ぞっとする怪談 友人が語る「明るくなる秘訣」
スマートフォンの液晶が、深夜の自室を青白く照らし出す。表示された「シドウ」の名に、イケダは一瞬だけ指を止めた。大学時代、あれほど快活だったシドウは、就職して二年が経つ頃には、まるで魂を吸い取られたかのように痩せこけ、電話越しでもわかるほど暗い影を落としていたからだ。
「……もしもし、シドウ?」
恐る恐る出たイケダの耳に飛び込んできたのは、予想に反した、弾けるような笑い声だった。
「よう、イケダ! 元気してたか? いやあ、悪いな!こんな時間に!」
その声は、学生時代のシドウそのものだった。いや、それ以上に「明るすぎる」とさえ感じられた。イケダは戸惑いながらも、その変化を尋ねた。
「お前、ずいぶん元気…というかハイだな。何かあったのか?」
「ああ、それな。ちょっとしたコツを掴んだんだよ。『思考回路を変えた』んだ。全部、割り切るようにしたら、世界がパッと明るくなってさ。」
シドウは饒舌だった。仕事の不満、将来の不安、それらすべてを「物理的に切り離した」のだと、彼は笑った。そして、聞いてもいないことをペラペラと捲し立てる。彼が語れば語るほど、イケダの背筋には冷たい這いずるような不快感が募っていった。そしてイケダはあることに気づいた。電話の向こう側から妙な音がすることに。
「……なあ、シドウ。さっきから聞こえるその音、何なんだ?」
電話の向こうからは、時折「ピチャ……ピチャ……」という、濡れた肉を叩くような音が混じっているのです。

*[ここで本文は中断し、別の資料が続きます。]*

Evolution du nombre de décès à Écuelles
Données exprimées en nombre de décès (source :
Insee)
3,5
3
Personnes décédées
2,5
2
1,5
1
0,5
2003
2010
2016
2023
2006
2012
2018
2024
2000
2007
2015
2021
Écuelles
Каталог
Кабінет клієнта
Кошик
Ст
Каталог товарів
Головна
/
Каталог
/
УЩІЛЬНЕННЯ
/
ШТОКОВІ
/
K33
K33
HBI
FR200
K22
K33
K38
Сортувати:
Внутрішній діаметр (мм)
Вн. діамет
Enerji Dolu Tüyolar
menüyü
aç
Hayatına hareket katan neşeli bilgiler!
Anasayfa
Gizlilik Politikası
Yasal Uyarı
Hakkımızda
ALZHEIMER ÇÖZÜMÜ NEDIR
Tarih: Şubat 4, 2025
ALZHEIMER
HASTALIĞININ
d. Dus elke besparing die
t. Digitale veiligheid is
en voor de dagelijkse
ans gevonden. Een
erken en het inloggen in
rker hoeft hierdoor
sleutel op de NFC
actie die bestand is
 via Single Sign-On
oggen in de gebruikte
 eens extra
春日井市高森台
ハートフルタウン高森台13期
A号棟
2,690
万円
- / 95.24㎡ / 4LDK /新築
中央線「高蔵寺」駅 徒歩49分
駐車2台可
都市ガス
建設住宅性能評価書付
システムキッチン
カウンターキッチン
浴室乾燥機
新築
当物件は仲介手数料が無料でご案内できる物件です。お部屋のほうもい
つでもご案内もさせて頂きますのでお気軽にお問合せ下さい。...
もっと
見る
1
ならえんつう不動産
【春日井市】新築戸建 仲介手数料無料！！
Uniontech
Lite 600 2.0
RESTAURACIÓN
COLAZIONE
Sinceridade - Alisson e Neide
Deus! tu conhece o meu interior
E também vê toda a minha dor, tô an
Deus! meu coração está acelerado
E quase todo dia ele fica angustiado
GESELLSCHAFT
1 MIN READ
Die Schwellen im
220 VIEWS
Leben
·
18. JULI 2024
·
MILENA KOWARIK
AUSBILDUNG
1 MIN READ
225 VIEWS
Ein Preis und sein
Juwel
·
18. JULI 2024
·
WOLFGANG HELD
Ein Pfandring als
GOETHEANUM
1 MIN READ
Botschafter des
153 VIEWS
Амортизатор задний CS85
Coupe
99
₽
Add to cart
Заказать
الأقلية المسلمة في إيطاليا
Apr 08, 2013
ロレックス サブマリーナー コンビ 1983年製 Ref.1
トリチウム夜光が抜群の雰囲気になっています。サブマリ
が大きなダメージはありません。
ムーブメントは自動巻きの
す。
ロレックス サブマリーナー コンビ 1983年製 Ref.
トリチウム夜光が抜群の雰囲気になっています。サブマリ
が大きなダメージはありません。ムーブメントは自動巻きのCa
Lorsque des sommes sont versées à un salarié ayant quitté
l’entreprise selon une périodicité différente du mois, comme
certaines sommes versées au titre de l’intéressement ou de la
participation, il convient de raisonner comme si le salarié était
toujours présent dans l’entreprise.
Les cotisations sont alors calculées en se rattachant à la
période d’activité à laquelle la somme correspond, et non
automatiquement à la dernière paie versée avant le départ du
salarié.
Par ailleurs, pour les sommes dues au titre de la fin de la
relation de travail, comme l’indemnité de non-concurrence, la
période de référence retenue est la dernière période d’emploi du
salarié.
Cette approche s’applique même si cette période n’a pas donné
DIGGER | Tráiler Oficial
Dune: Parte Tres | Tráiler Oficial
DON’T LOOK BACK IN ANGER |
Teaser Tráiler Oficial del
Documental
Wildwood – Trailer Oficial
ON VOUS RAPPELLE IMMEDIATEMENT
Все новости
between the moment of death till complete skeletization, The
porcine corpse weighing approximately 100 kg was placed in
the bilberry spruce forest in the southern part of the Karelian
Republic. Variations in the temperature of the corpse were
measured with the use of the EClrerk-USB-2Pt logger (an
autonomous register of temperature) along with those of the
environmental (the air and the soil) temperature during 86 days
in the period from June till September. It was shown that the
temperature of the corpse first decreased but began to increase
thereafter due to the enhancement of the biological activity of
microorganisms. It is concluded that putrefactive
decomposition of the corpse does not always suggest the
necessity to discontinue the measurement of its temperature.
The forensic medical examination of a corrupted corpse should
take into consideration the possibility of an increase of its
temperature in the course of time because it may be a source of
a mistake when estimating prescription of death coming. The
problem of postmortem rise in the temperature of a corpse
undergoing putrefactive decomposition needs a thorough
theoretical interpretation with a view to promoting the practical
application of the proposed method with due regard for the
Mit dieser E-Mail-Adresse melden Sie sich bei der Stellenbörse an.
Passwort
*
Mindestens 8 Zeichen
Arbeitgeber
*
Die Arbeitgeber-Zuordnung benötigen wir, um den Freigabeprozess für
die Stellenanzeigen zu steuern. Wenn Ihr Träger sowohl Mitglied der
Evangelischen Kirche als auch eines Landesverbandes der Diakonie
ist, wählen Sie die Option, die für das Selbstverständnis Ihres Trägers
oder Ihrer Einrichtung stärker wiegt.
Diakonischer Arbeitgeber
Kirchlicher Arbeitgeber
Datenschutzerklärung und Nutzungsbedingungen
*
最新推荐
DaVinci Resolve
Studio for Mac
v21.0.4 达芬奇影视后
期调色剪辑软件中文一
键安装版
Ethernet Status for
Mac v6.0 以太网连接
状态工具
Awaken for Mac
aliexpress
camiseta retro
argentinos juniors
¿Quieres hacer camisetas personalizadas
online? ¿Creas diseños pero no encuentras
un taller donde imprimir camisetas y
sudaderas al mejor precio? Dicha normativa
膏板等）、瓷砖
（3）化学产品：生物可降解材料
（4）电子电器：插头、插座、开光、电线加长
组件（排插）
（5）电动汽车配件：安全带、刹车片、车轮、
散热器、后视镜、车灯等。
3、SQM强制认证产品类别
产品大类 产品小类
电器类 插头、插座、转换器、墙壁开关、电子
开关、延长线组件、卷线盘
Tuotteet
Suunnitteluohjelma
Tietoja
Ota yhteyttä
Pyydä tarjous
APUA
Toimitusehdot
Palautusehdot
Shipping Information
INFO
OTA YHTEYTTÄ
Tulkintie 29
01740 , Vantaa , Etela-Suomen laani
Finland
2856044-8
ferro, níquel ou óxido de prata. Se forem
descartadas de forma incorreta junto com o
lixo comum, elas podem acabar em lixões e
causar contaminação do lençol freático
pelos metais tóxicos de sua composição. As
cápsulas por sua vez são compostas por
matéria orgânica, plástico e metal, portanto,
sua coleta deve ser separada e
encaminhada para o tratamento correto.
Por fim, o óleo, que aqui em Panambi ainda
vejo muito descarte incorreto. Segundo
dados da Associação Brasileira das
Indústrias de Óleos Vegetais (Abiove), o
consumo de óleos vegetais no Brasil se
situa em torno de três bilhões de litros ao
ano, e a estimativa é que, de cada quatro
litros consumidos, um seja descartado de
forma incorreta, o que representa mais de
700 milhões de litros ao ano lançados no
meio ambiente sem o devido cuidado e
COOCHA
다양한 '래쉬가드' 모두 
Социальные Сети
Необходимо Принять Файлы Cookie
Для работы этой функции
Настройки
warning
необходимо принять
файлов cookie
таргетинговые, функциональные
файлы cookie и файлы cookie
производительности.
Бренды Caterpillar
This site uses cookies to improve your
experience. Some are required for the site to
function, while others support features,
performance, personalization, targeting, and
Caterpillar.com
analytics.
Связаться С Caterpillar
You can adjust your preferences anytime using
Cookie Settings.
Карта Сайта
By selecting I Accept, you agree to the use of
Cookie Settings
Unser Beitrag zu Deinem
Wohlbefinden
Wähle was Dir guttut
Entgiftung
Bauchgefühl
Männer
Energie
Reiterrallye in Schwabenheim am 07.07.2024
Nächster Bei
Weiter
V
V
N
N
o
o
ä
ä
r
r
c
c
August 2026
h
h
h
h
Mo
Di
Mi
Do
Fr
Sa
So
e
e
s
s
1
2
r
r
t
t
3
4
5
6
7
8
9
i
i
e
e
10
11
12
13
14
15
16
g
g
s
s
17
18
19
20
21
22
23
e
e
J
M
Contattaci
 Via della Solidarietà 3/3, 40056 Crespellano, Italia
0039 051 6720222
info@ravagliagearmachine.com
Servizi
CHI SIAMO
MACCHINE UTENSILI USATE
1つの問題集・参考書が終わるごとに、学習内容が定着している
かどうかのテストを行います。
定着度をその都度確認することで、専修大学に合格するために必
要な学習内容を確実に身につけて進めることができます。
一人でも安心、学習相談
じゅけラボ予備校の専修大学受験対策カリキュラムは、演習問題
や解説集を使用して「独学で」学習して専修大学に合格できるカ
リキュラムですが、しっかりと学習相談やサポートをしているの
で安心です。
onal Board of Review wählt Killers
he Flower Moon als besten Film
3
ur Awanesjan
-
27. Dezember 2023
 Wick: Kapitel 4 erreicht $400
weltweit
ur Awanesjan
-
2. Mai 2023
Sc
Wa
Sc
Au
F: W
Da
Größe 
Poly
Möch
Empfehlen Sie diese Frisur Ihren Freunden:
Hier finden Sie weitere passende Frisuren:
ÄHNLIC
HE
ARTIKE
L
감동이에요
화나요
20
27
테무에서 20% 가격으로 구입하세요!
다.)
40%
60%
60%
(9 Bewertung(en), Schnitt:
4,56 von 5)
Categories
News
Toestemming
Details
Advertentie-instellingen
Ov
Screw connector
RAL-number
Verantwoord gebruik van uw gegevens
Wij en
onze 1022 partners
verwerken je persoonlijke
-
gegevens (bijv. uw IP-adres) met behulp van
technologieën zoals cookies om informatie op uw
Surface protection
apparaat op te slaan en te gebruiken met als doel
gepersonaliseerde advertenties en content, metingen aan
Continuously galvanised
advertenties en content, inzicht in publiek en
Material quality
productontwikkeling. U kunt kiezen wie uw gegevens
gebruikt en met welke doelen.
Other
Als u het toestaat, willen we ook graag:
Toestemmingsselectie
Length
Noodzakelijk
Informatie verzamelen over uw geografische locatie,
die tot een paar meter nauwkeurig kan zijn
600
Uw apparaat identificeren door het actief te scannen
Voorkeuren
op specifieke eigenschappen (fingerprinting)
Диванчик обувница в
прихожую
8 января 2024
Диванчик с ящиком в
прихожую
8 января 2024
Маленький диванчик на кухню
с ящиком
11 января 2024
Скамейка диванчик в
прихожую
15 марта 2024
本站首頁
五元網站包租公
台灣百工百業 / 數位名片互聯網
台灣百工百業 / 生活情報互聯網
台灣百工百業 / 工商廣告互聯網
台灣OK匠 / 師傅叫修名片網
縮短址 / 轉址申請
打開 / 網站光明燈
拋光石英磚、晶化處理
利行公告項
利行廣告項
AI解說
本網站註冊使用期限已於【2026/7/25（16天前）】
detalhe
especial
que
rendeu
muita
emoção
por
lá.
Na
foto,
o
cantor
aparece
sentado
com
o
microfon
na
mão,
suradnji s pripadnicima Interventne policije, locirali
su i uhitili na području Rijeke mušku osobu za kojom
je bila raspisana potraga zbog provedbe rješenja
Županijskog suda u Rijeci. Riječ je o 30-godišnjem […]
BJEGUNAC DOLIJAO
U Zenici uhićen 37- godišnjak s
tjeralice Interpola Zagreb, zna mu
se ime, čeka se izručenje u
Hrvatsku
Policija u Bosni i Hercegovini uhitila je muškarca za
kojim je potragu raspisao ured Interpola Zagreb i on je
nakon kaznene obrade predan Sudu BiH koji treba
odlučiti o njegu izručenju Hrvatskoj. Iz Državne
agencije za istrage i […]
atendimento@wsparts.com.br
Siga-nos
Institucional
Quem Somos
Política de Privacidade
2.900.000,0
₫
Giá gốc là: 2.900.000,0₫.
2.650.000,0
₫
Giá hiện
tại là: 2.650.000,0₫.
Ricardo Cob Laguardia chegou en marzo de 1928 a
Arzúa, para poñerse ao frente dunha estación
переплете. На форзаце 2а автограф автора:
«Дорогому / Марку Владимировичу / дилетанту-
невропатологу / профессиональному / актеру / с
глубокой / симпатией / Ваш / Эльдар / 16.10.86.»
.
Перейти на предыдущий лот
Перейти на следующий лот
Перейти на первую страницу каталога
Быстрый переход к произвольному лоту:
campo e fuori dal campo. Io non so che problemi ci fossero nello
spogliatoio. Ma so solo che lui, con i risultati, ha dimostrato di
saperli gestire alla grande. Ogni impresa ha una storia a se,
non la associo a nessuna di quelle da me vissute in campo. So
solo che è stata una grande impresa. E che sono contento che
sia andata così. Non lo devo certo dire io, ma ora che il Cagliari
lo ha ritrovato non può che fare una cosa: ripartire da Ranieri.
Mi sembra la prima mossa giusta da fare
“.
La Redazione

「ああ、これか? 気にしないでくれ。今、ちょっとした整理整頓をしてるんだ。不要なものを捨てれば、心はもっと軽くなる。イケダ、お前も『重い』だろ? 腕とか、足とか。全部自分のものだと思うから疲れるんだよ。ただの肉の塊だって割り切れば、痛みなんて、ただの信号に過ぎないんだ。」
シドウの声が、さらに一段、明るさを増しました。
「今ね、左足を『割り切った』ところなんだ。次は、この重たい頭をどうしようかと思ってさ。」
その瞬間、受話器越しに「ギチッ、ギチリ……」という、骨が軋む生々しい音が響き渡った。イケダが凍りついていると、シドウは至福に満ちたため息をつき、こう囁いたのだ。
「ほら……また少し、軽くなったよ。」
そして、そこからシドウは何も語らず、電話からはピチャピチャと血が滴るような音だけが流れるのだった。